June 2009 Meet up of APT Northern England
We have an active group of the Association of Pole Lathe Turners and Green Woodworkers here in the North East of England and meet on the first Sunday of every month. This month we were at the Flint Mill, a building on the estate of the Beamish Museum that is leased by Maurice Pyle and from where I run spoon carving courses. Maurice came for a couple of hours at the beginning of the day and regulars Peter Wood, Bill Oakes and Peter Simpson where also there.
Bill and Peter had brought their forges along and today we were closer to being the Association of Green Woodworking Toolsmiths! Here’s a couple of images of Peter’s forge at the top and Bill’s at the bottom. Peter Wood is on the left, Peter Simpson plus spoon is on the right. Click on the thumbnails for bigger pictures.
Peter’s is a DIY forge made from a car wheel sitting in a bucket and connected to a old vehicle heater fan powered by a car battery. Note the liberal use of gaffer tape! The charcoal came from a previous APT Northern England session a couple of months back. Peter was using the forge to straighten sections of car springs as possible raw material for bowl hooks.
Bill’s set up was similar except he was using a chunky lorry brake drum as his forge with a silica plate on the base with a T bar with holes to supply the air. Distaining modern technology, Bill used good old fashioned footbellows to get his charcoal glowing.
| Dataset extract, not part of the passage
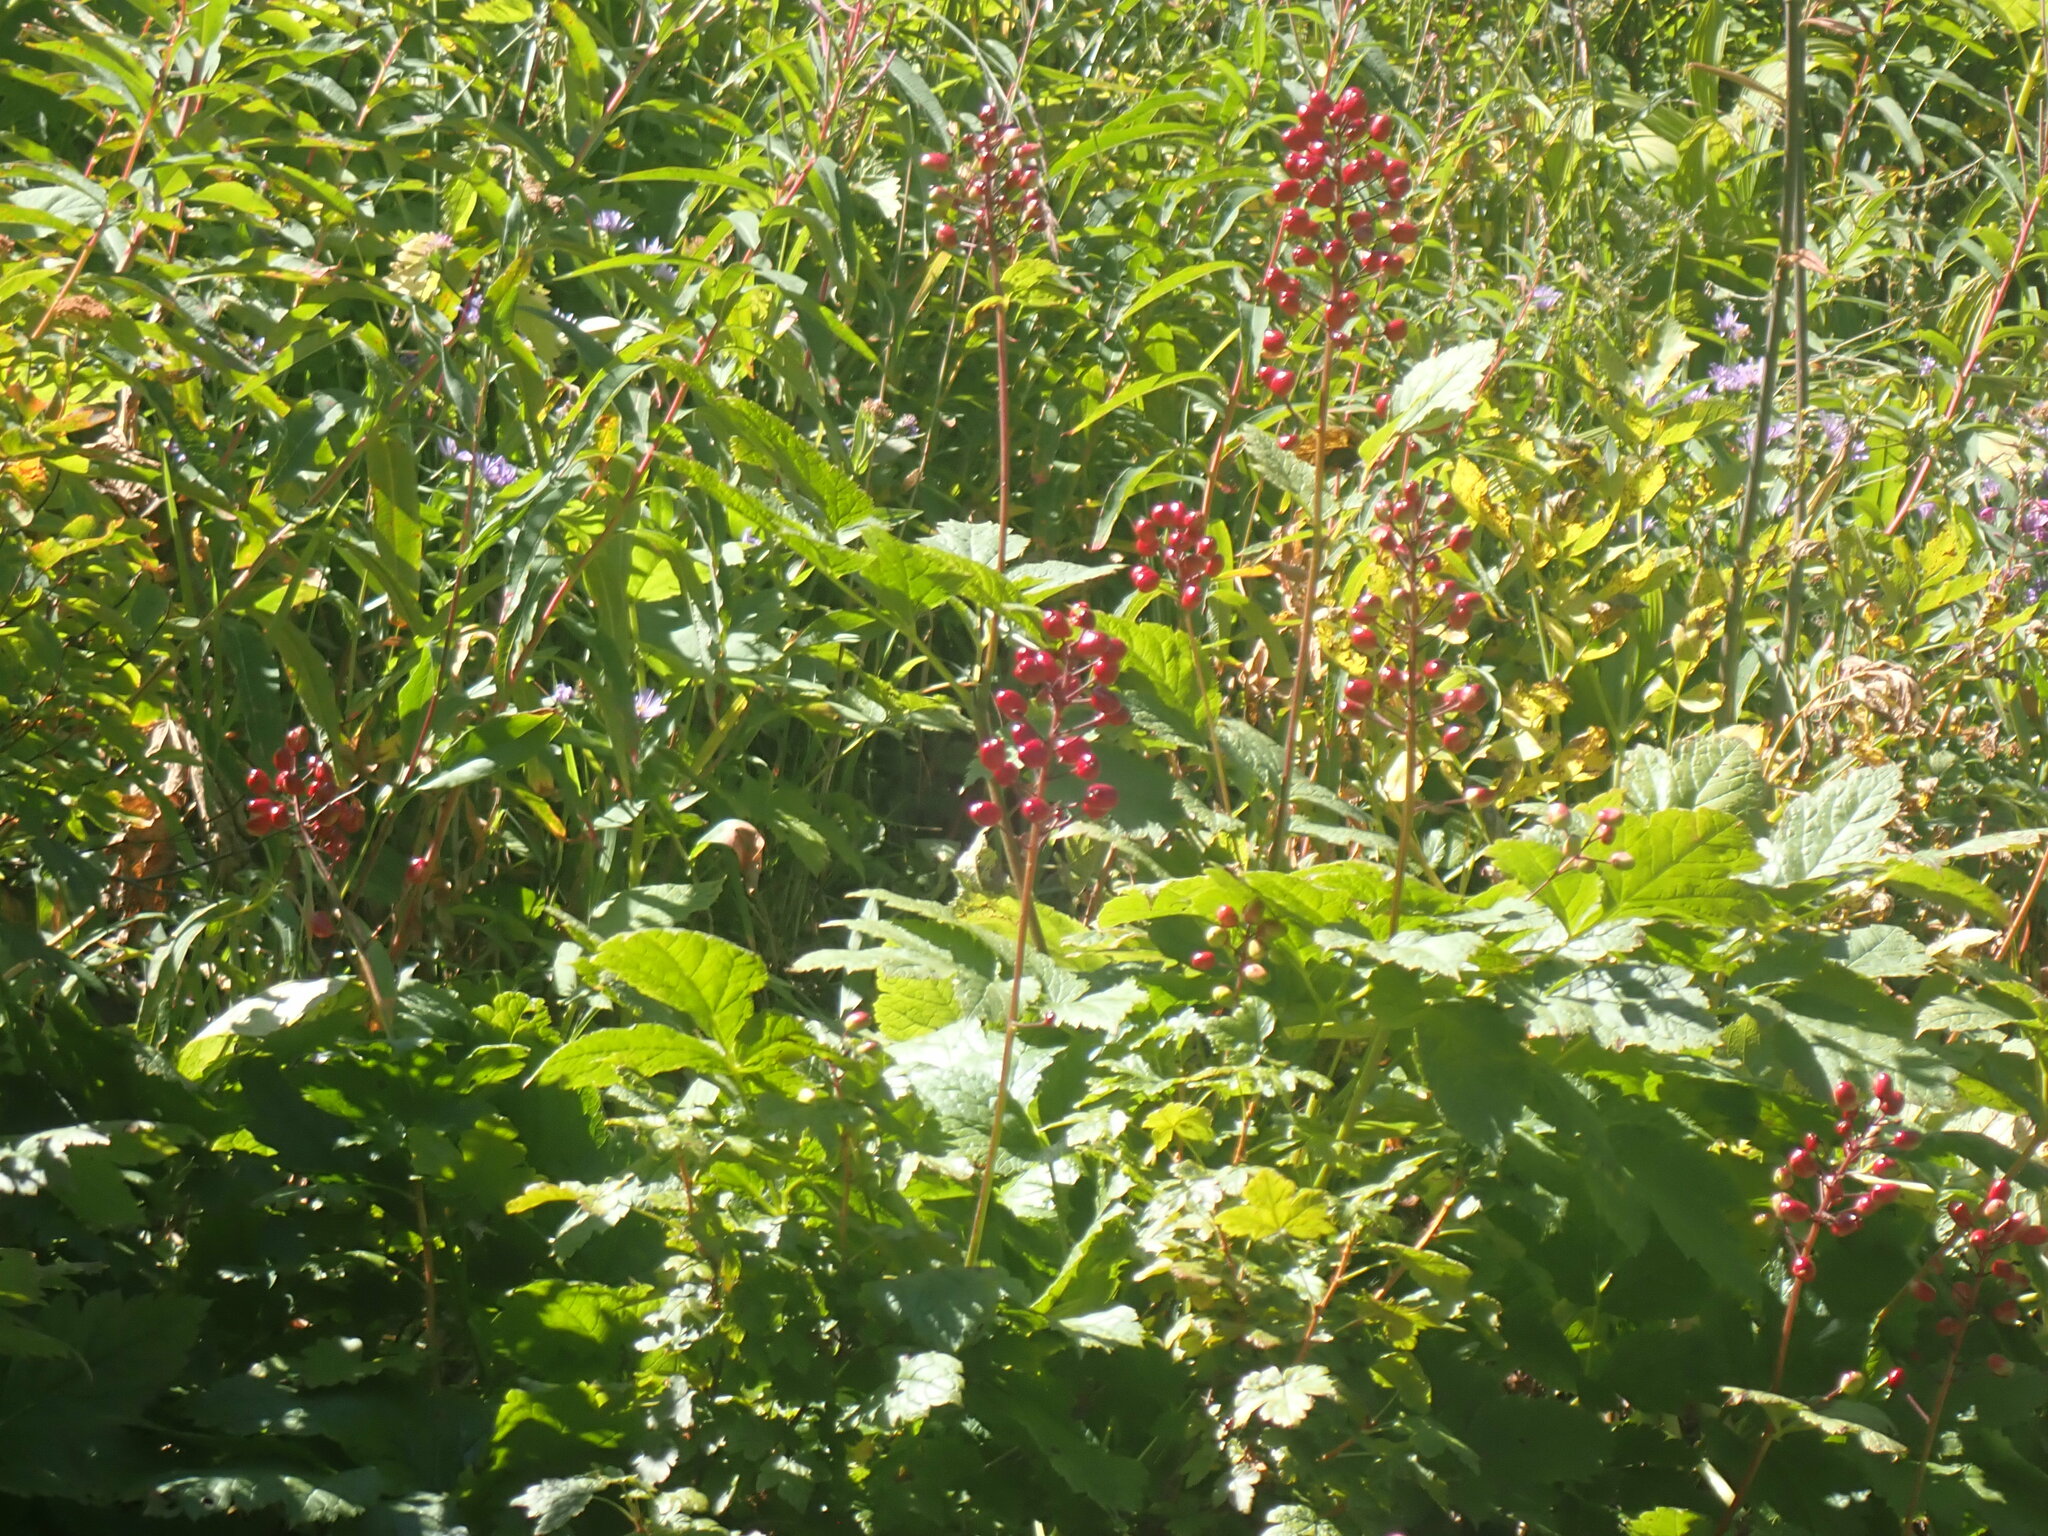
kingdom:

His project was to turn a cheap mason’s hammer into an adze, requiring a lot of shaping of of the head. Much swearing came from this direction!
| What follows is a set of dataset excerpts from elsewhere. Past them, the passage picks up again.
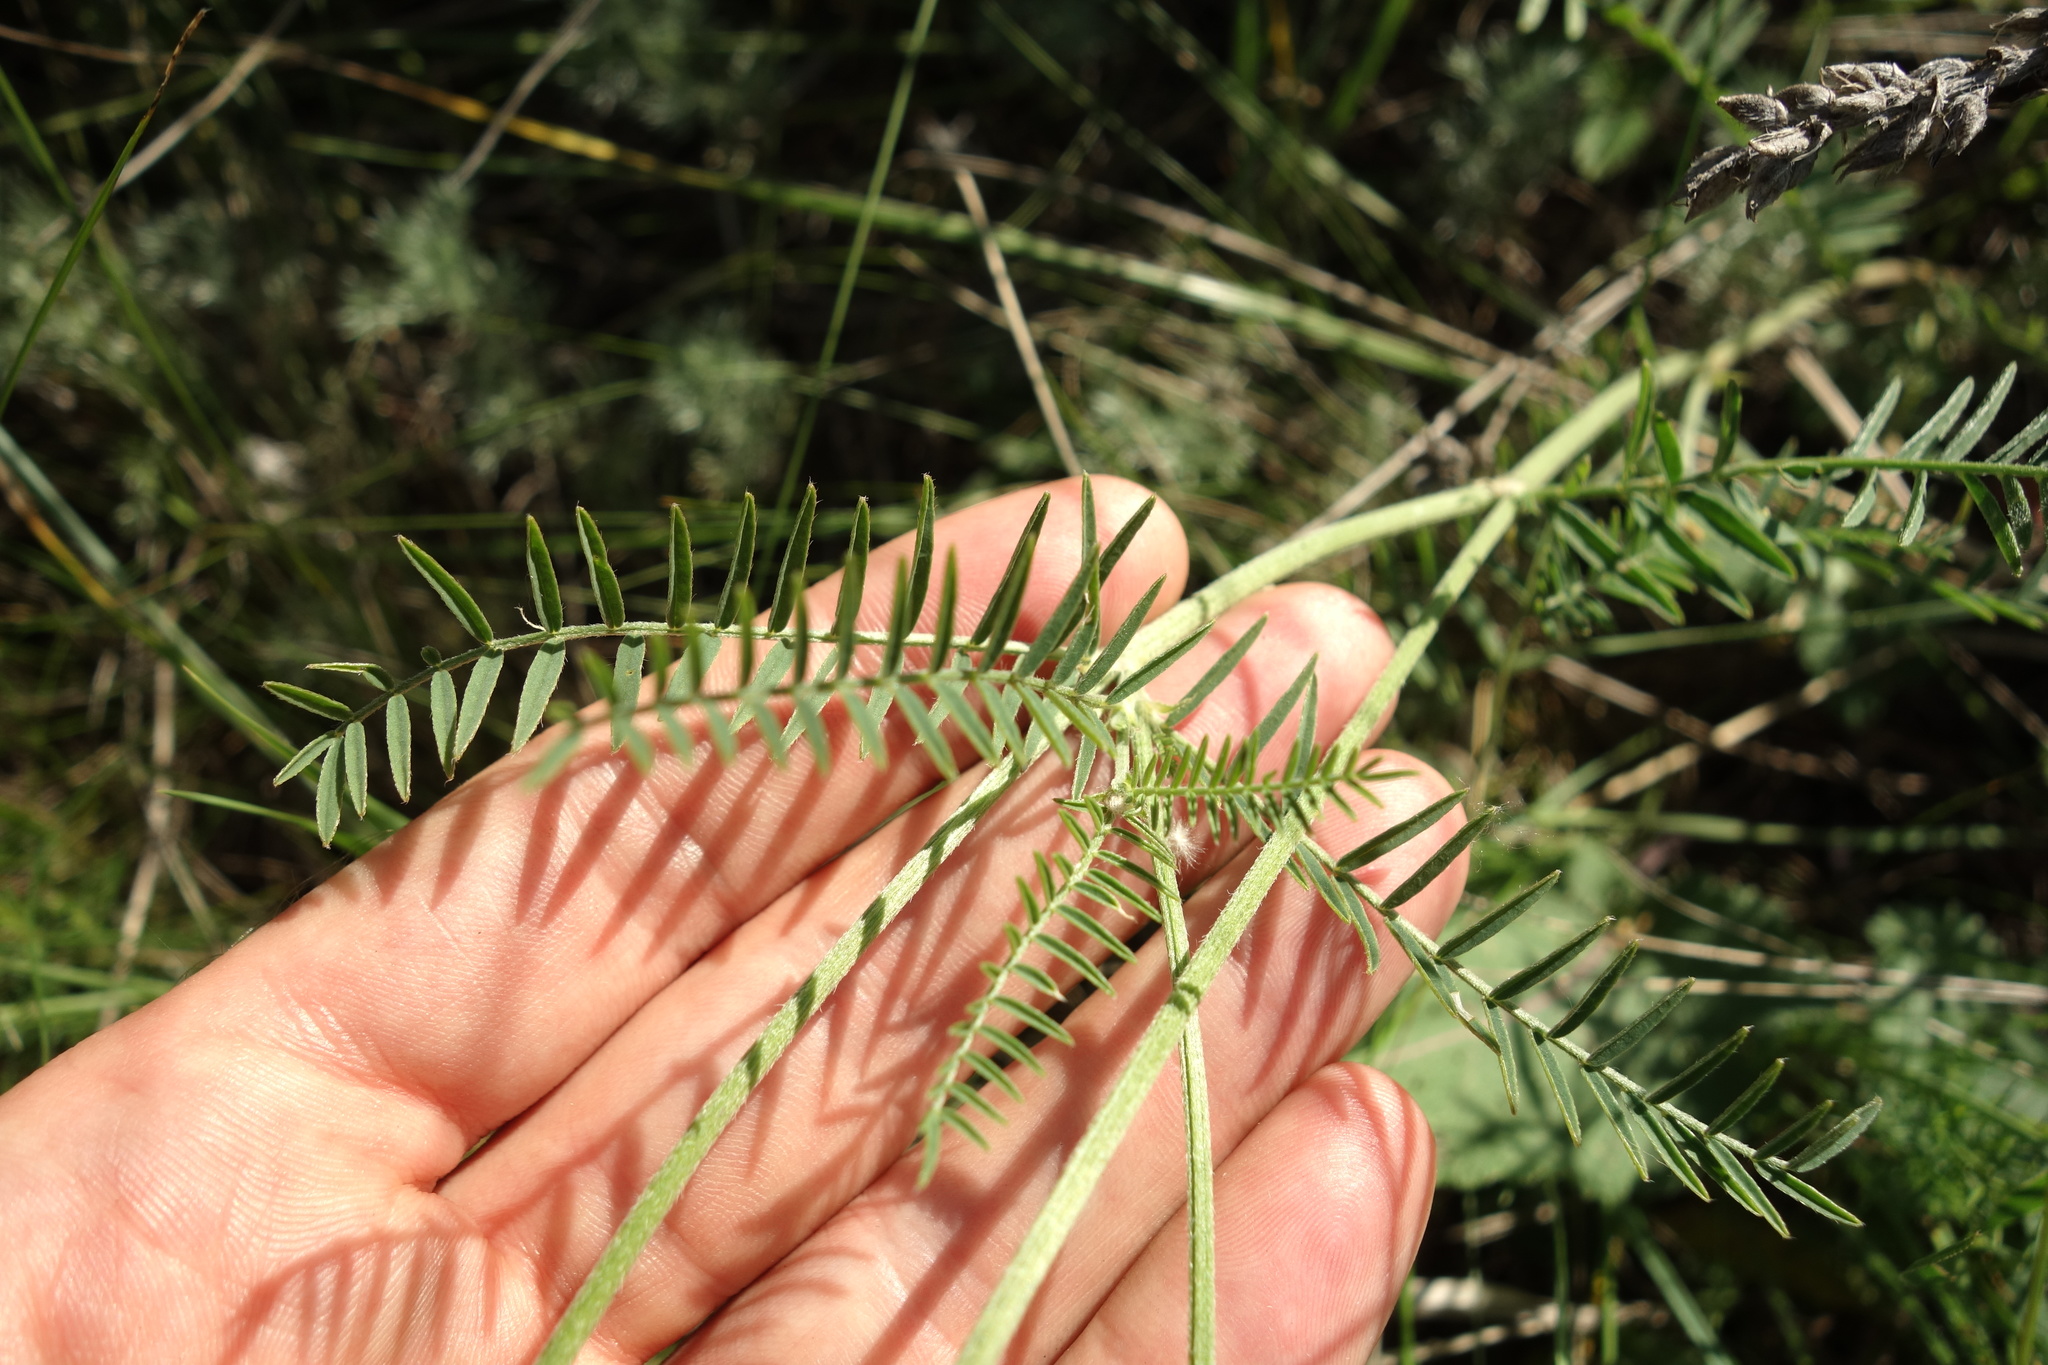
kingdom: Plantae
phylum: Tracheophyta
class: Magnoliopsida
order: Fabales
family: Fabaceae
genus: Astragalus
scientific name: Astragalus onobrychis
One advantage of having these forges going was the opportunity to speed up the boil time for our kettle!
Peter S was carving a spoon from alder using his new Svante Djarv knife with a beautiful oak, leather and horn custom handle which is now featured on my website here.
Dodging the charcoal embers I was testing my my new bowl horse with the spalted birch blank in the images in the previous blog entry. Still some design features to iron out and I need to adapt my bowl carving style to fit the horse, but overall I was pleased with the ability to quickly release the bowl from the horse to switch positions. At least nothing broke! Maurice and Peter W kindly donated some ash to shape some better legs for the horse.
As usual a really good day, with lots of useful discussion, including a potential project to work with the National Trust at Gibside for a green woodworking demonstration event and thoughts about planning our meetings for the coming year.
Next month I hope we can visit Tessa’s leaky mushroom shed wokshops. I can’t wait!